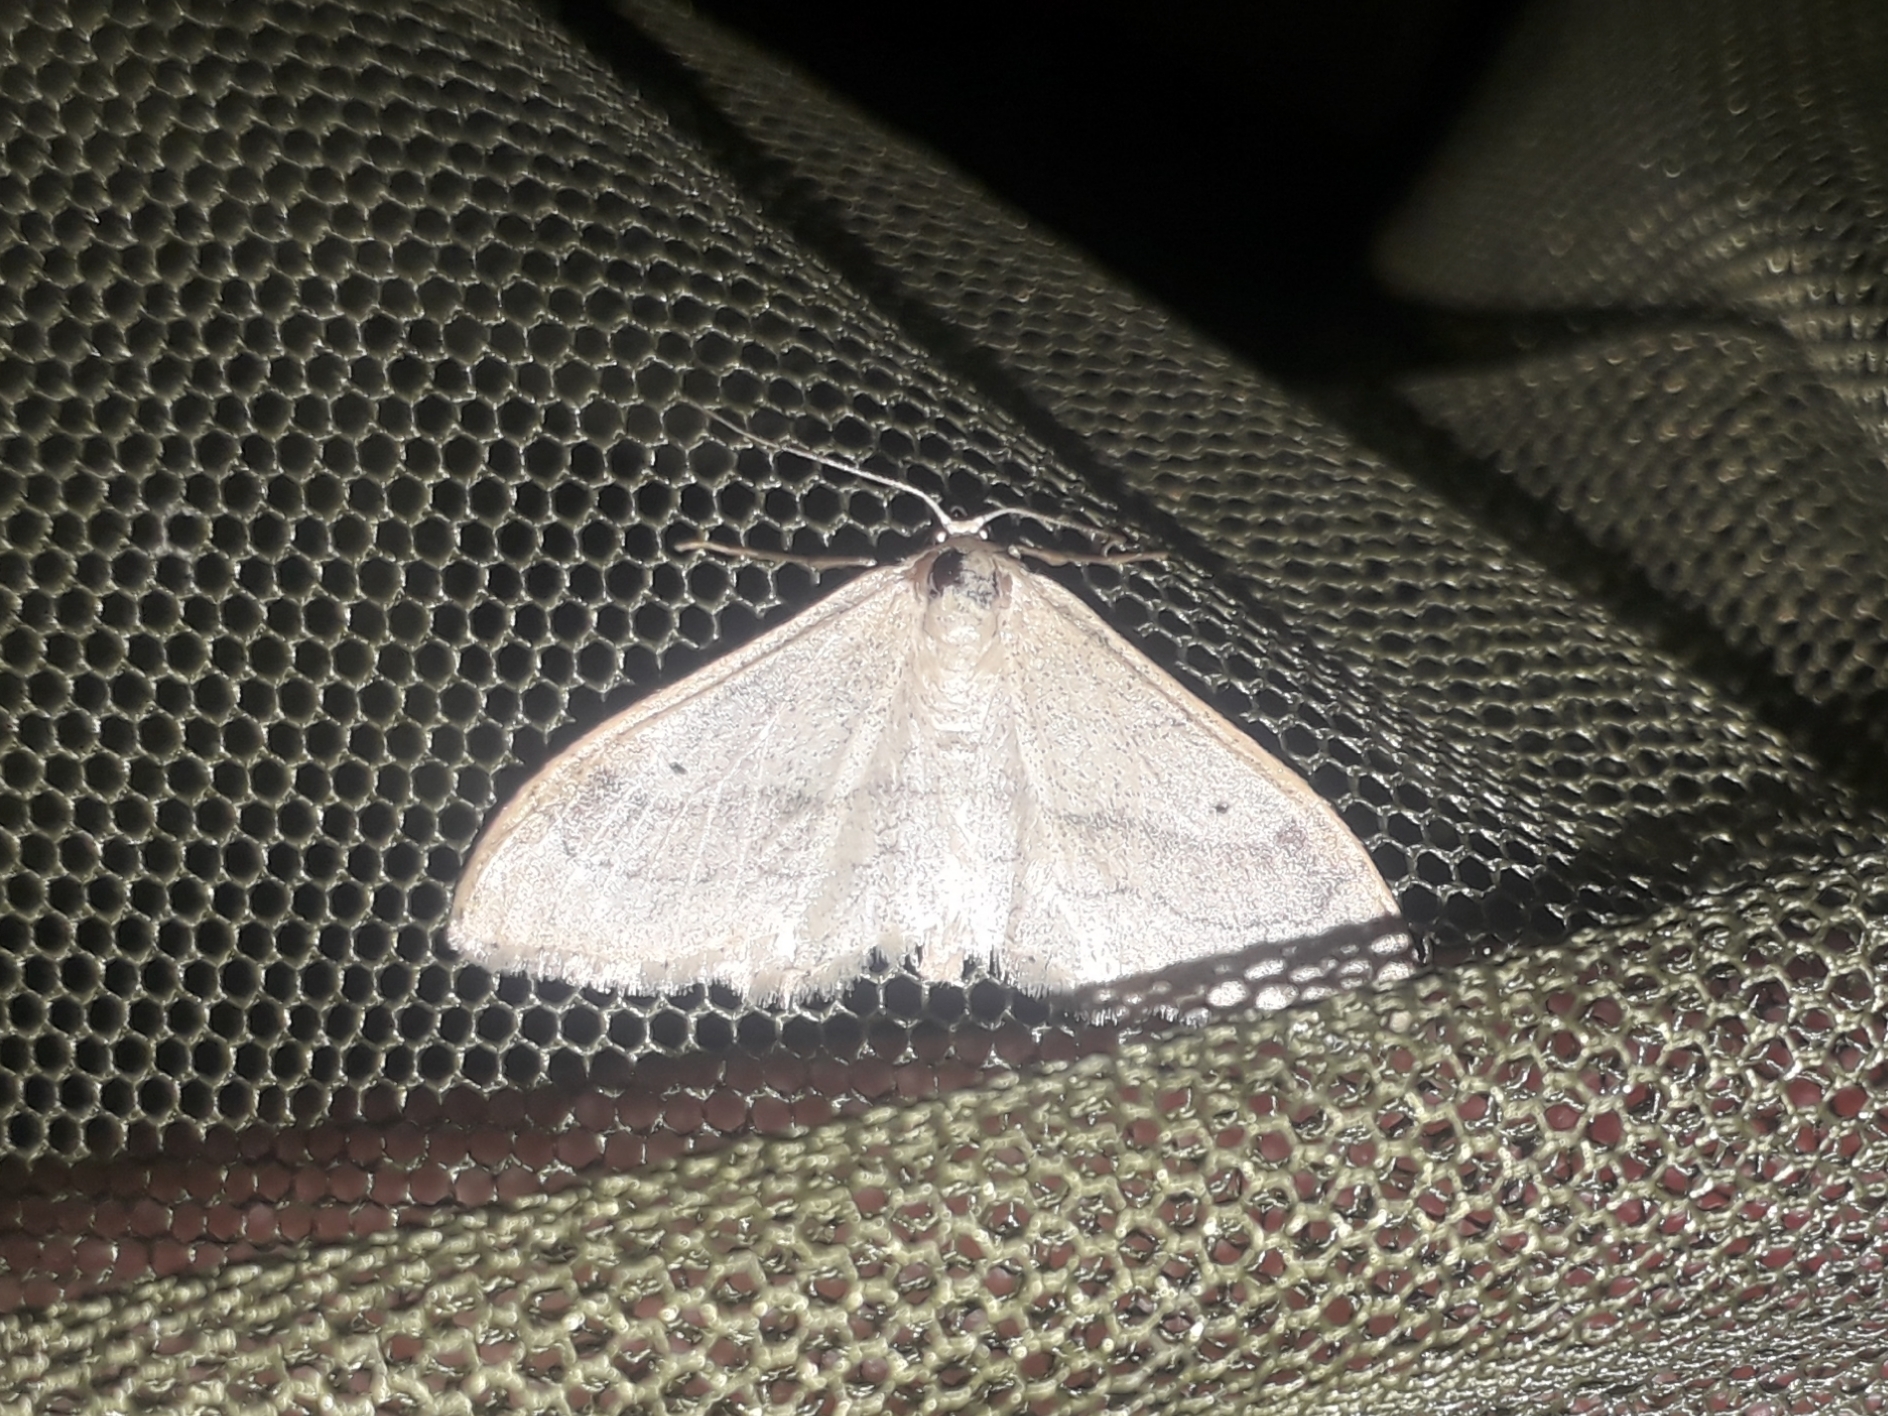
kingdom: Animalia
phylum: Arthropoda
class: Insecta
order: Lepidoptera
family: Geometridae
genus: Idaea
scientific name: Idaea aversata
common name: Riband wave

--

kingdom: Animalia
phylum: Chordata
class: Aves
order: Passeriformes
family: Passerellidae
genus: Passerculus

* **Direction**
Rewrite everything from the line containing "order: Lepidoptera" down to the line containing "common name: Riband wave", putting "vernacular name" in place of "common name" and changing nothing else.

* **Task output**
order: Lepidoptera
family: Geometridae
genus: Idaea
scientific name: Idaea aversata
vernacular name: Riband wave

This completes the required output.